### Tasks to perform
1) In the Gospel commentary, repeat word for word everything from "In my name limits" down to "Mark 9:38 f)".
2) According to the Gospel commentary, which verse in Mark harmonizes with the first proposed meaning of "he who is least among you all is the one who is great"?

### Source extract
__________________________________________________

Then, having learned to consider a little child important in his own right and treat him with the same cordiality and respect one would show the Lord Himself, one can see more clearly how to apply the same principles when dealing with grown-ups whose similar weaknesses and imperfections would formerly have bored or disgusted him, What ramifications is this principle going to have in husband-wife relationships, especially where the wife is no longer the beautiful, sweet young thing he married, or her weaknesses no longer seem to offer him scope to protect her, but rather merely bore him? See Jesus-' approach to this practical problem. (Matthew 19:1-12) In the process of transferring our knowledge gained in working with children to working with older people, we learn that we are all ignorant merely on different subjects. We all lack certain experiences, we are all dependent and need help, that we are all just older children struggling toward maturity. Contrarily, the person who has arrived is damned to stagnation, self-righteousness and the ulcer he developed fighting to get to and stay at the top.
d.
Luke (Luke 9:48) confirms this conclusion: For he who is least among you all is the one who is great. This paradoxical statement may mean:
(1)
He who willingly makes himself the least and servant of all is by that act truly the greatest. This harmonizes with Mark 9:35.
(2)
He who by nature is the least among you is the most important. Because of his greater needs, his natural weakness, his moral or spiritual fragility, he is the most in need of the attention of the strong. (Romans 15:1; Galatians 6:1) This harmonizes with Matthew 18:10-14.
3.
In my name limits the reception of the King (receiveth me) to those who, because Jesus tells them to, open their heart and life to little children. Jesus is not automatically blessing all orphanages and adoptive parents merely because they take in children to raise and educate. Non-Christians who do this in the name of philanthropy or human parent love will receive a human parent's reward or a philanthropist's satisfaction, but no more, since they did not do it on the basis of Jesus-' authority and instruction. (epì tò onómatí mou, see Arndt-Gingrich, 575; Rocci, 1339; Thayer, 447) Not fondness for children is the question, but welcoming and caring for them because they represent Christ. (See on Matthew 10:40-42; Matthew 7:22; Matthew 12:21; Matthew 18:20; Matthew 21:9; Matthew 23:39; Matthew 24:5; Matthew 28:19; Mark 9:38 f)
4.
Receives me. No one is qualified to receive Jesus as the Guest of his life and serve Him in whatever capacity at whatever level of status in the Kingdom (Matthew 18:1) who has not learned to consider people important and treat even the least with respect. Even if Jesus had never affirmed His intense concern for and personal identification with weak, straying sheep (Matthew 18:10-14), we could understand how dear they are to Him, because, here, He identifies Himself with them in a manner so close that whatever is done for or against them is done for or against the Lord Himself. (Matthew 25:40; Matthew 25:45; Acts 26:9-15) In fact, the moment was coming for these disciples when neither they nor anyone else could serve Jesus, except by the useful service they rendered to the sick, hungry, naked and imprisonedthe little ones.

__________________________________________________

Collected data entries
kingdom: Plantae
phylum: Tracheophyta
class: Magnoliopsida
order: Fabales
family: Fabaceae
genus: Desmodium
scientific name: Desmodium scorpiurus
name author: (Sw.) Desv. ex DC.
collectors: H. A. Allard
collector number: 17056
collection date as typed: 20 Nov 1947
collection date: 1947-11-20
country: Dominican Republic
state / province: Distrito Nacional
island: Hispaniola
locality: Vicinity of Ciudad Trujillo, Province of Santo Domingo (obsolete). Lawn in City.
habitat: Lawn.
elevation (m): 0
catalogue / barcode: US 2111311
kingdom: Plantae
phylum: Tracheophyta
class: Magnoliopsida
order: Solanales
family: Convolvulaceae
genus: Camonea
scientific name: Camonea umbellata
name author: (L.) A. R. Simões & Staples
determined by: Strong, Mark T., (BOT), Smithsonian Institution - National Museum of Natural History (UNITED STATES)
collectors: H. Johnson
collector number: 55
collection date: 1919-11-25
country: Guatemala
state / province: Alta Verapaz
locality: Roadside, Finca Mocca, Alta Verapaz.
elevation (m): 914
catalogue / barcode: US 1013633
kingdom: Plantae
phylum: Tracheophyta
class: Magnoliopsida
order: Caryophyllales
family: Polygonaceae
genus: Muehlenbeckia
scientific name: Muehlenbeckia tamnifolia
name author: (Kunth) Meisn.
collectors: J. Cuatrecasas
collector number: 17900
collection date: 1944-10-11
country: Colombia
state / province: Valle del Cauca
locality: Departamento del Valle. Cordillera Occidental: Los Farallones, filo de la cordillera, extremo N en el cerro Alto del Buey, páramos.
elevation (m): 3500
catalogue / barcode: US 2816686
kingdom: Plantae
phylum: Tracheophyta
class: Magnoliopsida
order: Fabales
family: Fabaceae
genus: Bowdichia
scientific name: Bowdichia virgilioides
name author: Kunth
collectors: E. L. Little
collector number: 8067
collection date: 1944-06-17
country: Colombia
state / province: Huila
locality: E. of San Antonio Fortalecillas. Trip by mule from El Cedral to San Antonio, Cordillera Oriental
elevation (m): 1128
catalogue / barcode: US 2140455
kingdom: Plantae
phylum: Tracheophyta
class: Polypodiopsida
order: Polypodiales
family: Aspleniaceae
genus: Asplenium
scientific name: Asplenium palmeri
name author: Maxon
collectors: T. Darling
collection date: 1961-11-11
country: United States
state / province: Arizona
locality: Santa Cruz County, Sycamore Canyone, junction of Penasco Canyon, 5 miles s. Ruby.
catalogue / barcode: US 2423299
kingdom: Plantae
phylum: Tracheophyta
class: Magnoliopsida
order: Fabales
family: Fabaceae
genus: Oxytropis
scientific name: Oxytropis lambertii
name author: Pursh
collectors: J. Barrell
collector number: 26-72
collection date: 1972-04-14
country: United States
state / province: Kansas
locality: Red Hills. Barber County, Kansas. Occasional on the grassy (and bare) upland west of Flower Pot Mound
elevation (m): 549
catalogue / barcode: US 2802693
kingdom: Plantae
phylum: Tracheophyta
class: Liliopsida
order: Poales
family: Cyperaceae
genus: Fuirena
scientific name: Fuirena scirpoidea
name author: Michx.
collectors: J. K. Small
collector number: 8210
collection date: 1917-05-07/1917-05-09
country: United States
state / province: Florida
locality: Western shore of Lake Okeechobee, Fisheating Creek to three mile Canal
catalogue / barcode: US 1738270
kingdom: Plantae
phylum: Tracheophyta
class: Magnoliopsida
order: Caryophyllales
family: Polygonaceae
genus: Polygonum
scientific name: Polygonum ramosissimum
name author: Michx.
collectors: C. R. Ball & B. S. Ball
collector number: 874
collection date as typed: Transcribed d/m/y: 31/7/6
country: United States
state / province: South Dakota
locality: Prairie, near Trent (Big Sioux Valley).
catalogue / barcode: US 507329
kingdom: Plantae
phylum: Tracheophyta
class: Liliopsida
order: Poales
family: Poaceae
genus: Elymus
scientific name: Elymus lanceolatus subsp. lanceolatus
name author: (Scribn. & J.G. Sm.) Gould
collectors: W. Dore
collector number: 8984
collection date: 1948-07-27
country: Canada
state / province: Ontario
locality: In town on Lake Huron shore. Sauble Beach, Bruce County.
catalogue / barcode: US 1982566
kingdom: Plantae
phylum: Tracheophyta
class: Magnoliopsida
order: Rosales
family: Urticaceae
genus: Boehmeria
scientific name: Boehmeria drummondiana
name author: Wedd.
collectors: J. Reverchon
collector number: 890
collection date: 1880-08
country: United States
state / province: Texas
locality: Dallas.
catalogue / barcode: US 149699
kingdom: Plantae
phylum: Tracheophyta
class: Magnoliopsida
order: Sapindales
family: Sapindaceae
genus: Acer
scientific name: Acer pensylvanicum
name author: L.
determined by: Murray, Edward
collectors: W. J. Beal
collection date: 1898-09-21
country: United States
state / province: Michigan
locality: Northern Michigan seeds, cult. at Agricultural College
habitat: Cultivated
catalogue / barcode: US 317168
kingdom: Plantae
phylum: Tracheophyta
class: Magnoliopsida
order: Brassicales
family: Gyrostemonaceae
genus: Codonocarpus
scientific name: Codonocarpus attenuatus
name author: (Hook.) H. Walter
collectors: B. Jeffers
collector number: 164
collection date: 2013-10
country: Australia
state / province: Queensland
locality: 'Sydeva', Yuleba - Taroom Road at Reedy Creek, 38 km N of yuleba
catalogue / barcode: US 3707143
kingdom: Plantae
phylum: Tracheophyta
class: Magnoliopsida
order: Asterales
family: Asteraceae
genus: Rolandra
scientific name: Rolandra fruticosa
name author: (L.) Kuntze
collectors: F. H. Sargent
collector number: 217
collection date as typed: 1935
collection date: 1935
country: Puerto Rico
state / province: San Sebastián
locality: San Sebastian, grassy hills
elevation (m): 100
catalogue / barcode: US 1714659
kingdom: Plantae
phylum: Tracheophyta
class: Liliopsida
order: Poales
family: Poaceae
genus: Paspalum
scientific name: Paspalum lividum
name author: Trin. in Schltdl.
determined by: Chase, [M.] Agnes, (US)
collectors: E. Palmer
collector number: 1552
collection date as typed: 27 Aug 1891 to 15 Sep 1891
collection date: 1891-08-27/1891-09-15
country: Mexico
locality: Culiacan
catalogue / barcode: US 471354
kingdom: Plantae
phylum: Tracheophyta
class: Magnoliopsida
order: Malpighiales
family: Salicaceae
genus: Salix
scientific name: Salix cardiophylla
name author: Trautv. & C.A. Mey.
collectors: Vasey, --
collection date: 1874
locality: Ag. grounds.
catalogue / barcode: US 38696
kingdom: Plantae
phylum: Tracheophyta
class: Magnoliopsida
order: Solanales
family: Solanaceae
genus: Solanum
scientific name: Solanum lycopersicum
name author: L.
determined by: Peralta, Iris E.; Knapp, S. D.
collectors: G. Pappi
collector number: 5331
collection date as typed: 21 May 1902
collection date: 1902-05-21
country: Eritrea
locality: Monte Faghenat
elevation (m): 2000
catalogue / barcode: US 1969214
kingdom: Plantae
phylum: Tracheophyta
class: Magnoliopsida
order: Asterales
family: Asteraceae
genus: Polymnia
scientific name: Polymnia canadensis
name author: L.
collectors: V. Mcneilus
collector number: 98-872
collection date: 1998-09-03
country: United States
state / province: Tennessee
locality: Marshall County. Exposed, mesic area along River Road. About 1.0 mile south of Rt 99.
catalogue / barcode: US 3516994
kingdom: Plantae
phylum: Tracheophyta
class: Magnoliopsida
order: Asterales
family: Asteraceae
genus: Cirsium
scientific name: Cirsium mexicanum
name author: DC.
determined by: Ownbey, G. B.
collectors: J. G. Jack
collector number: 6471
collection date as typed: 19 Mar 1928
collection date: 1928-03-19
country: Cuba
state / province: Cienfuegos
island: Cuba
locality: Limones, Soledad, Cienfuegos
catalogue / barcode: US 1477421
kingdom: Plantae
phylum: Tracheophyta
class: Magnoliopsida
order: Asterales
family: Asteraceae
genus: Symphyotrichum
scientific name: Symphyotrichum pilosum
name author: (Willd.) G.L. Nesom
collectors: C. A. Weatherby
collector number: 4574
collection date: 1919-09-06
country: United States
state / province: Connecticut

__________________________________________________

### Written responses
1)
In my name limits the reception of the King (receiveth me) to those who, because Jesus tells them to, open their heart and life to little children. Jesus is not automatically blessing all orphanages and adoptive parents merely because they take in children to raise and educate. Non-Christians who do this in the name of philanthropy or human parent love will receive a human parent's reward or a philanthropist's satisfaction, but no more, since they did not do it on the basis of Jesus-' authority and instruction. (epì tò onómatí mou, see Arndt-Gingrich, 575; Rocci, 1339; Thayer, 447) Not fondness for children is the question, but welcoming and caring for them because they represent Christ. (See on Matthew 10:40-42; Matthew 7:22; Matthew 12:21; Matthew 18:20; Matthew 21:9; Matthew 23:39; Matthew 24:5; Matthew 28:19; Mark 9:38 f)

2) Mark 9:35.